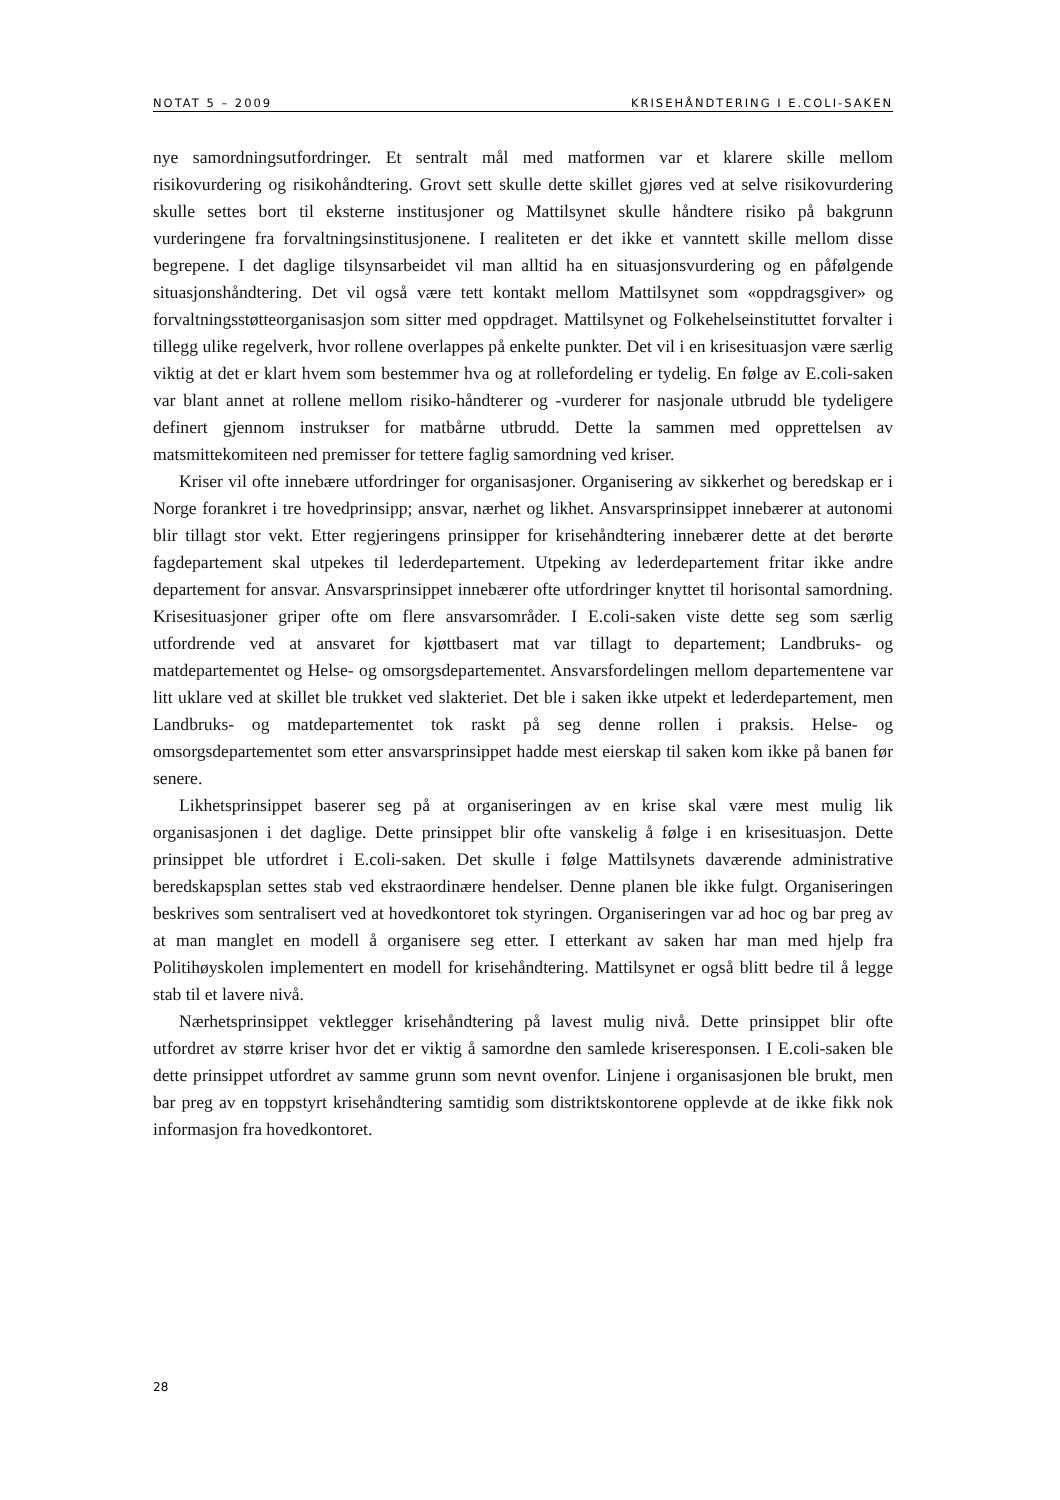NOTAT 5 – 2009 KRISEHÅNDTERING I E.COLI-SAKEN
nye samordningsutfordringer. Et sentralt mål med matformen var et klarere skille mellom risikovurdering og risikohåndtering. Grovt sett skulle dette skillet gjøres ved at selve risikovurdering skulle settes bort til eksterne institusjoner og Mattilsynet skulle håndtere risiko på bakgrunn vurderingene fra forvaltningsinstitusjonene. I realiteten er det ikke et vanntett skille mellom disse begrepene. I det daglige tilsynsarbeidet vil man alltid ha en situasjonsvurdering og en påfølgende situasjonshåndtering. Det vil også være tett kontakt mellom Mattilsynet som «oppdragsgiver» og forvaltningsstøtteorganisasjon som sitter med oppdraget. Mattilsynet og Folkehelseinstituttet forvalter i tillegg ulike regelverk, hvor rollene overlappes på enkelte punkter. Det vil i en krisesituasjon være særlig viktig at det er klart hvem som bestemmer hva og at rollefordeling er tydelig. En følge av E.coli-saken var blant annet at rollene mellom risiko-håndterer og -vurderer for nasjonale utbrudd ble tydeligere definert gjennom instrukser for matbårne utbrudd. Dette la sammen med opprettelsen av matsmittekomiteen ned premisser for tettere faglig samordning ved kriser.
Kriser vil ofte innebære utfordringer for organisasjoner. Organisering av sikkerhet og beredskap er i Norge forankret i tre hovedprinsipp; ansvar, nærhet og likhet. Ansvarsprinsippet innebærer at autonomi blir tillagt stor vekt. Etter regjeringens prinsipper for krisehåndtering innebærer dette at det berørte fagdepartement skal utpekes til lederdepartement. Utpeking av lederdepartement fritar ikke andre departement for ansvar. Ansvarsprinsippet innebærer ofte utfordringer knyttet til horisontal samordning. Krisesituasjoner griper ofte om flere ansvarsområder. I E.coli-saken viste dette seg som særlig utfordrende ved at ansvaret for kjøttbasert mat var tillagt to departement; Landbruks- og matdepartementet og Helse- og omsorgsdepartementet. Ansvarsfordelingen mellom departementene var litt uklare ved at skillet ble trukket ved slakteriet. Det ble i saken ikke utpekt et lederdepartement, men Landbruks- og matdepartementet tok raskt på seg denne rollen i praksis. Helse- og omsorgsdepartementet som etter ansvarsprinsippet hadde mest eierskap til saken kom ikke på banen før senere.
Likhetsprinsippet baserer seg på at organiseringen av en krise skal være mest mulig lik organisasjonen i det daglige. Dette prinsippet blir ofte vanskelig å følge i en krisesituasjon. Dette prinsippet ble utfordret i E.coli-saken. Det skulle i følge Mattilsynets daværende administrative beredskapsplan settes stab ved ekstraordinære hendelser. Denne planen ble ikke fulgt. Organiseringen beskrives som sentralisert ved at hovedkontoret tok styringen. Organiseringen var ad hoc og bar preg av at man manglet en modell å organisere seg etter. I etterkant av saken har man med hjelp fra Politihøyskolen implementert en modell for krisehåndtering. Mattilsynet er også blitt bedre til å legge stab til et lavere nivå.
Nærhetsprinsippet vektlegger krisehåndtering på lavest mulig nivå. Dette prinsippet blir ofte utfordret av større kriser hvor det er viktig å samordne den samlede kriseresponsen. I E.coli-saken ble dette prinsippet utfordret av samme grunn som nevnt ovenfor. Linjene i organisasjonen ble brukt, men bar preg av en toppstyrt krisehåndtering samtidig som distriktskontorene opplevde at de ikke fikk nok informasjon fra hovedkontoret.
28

-.-.-

:: Task to carry out ::
The records are to be returned verbatim. Skip any picture they contain.

:: Written answer ::
NOTAT 5 – 2009 KRISEHÅNDTERING I E.COLI-SAKEN
nye samordningsutfordringer. Et sentralt mål med matformen var et klarere skille mellom risikovurdering og risikohåndtering. Grovt sett skulle dette skillet gjøres ved at selve risikovurdering skulle settes bort til eksterne institusjoner og Mattilsynet skulle håndtere risiko på bakgrunn vurderingene fra forvaltningsinstitusjonene. I realiteten er det ikke et vanntett skille mellom disse begrepene. I det daglige tilsynsarbeidet vil man alltid ha en situasjonsvurdering og en påfølgende situasjonshåndtering. Det vil også være tett kontakt mellom Mattilsynet som «oppdragsgiver» og forvaltningsstøtteorganisasjon som sitter med oppdraget. Mattilsynet og Folkehelseinstituttet forvalter i tillegg ulike regelverk, hvor rollene overlappes på enkelte punkter. Det vil i en krisesituasjon være særlig viktig at det er klart hvem som bestemmer hva og at rollefordeling er tydelig. En følge av E.coli-saken var blant annet at rollene mellom risiko-håndterer og -vurderer for nasjonale utbrudd ble tydeligere definert gjennom instrukser for matbårne utbrudd. Dette la sammen med opprettelsen av matsmittekomiteen ned premisser for tettere faglig samordning ved kriser.
Kriser vil ofte innebære utfordringer for organisasjoner. Organisering av sikkerhet og beredskap er i Norge forankret i tre hovedprinsipp; ansvar, nærhet og likhet. Ansvarsprinsippet innebærer at autonomi blir tillagt stor vekt. Etter regjeringens prinsipper for krisehåndtering innebærer dette at det berørte fagdepartement skal utpekes til lederdepartement. Utpeking av lederdepartement fritar ikke andre departement for ansvar. Ansvarsprinsippet innebærer ofte utfordringer knyttet til horisontal samordning. Krisesituasjoner griper ofte om flere ansvarsområder. I E.coli-saken viste dette seg som særlig utfordrende ved at ansvaret for kjøttbasert mat var tillagt to departement; Landbruks- og matdepartementet og Helse- og omsorgsdepartementet. Ansvarsfordelingen mellom departementene var litt uklare ved at skillet ble trukket ved slakteriet. Det ble i saken ikke utpekt et lederdepartement, men Landbruks- og matdepartementet tok raskt på seg denne rollen i praksis. Helse- og omsorgsdepartementet som etter ansvarsprinsippet hadde mest eierskap til saken kom ikke på banen før senere.
Likhetsprinsippet baserer seg på at organiseringen av en krise skal være mest mulig lik organisasjonen i det daglige. Dette prinsippet blir ofte vanskelig å følge i en krisesituasjon. Dette prinsippet ble utfordret i E.coli-saken. Det skulle i følge Mattilsynets daværende administrative beredskapsplan settes stab ved ekstraordinære hendelser. Denne planen ble ikke fulgt. Organiseringen beskrives som sentralisert ved at hovedkontoret tok styringen. Organiseringen var ad hoc og bar preg av at man manglet en modell å organisere seg etter. I etterkant av saken har man med hjelp fra Politihøyskolen implementert en modell for krisehåndtering. Mattilsynet er også blitt bedre til å legge stab til et lavere nivå.
Nærhetsprinsippet vektlegger krisehåndtering på lavest mulig nivå. Dette prinsippet blir ofte utfordret av større kriser hvor det er viktig å samordne den samlede kriseresponsen. I E.coli-saken ble dette prinsippet utfordret av samme grunn som nevnt ovenfor. Linjene i organisasjonen ble brukt, men bar preg av en toppstyrt krisehåndtering samtidig som distriktskontorene opplevde at de ikke fikk nok informasjon fra hovedkontoret.
28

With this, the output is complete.